Task details: From the credit card interest text, write out the words that start with "Reduce the interest" and go on through "interest on it.", copying them without any change.
── Passage shown ──
In order to calculate the interest on a credit card, you need to convert the APR into a daily percentage rate, which will be applied to each day’s balance. You can also divide the APR by 12 in order to calculate your monthly percentage rate, which can then be multiplied by the average daily balance. This will help you estimate the interest charges you are paying on your credit card dues. However, calculating monthly charges this way will not take daily compounding into consideration. This method can be difficult if your average daily balance keeps changing due to the addition of new charges or due to the removal of payments through the month. This method can give an estimate of the number of charges that are applicable each month if the balance remains fixed.
Reduce the interest charge
You can reduce the amount of interest by maintaining a low balance every day. The interest will be calculated on a daily basis; hence, if you can reduce the balance, you will have to pay a lower interest. You can work towards minimizing your interest payment every day. Alternatively, you can also make payments in your account at the earliest, without waiting for the due date. This will help to reduce the balance and bring down the amount of interest on it.
If you are know how your interest will be calculated, you can take steps to bring down the interest you will paying. Maintaining a low balance allows you to bring down the interest amount and to reduce the monthly payments as well. You can easily calculate the interest if you have a fixed APR, otherwise, you will have to determine the monthly APR and estimate the amount of interest.
───
── Data below ──
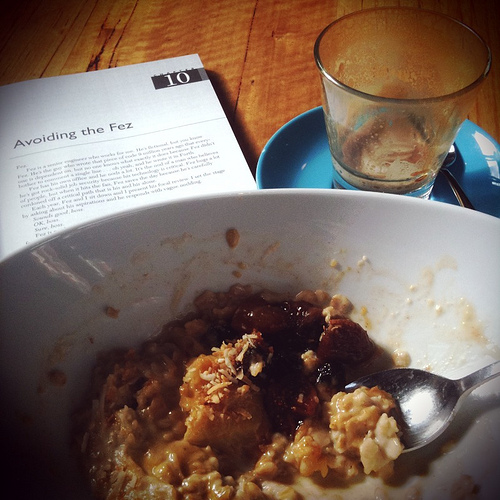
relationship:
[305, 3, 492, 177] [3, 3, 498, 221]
───
Answer space:
Reduce the interest charge
You can reduce the amount of interest by maintaining a low balance every day. The interest will be calculated on a daily basis; hence, if you can reduce the balance, you will have to pay a lower interest. You can work towards minimizing your interest payment every day. Alternatively, you can also make payments in your account at the earliest, without waiting for the due date. This will help to reduce the balance and bring down the amount of interest on it.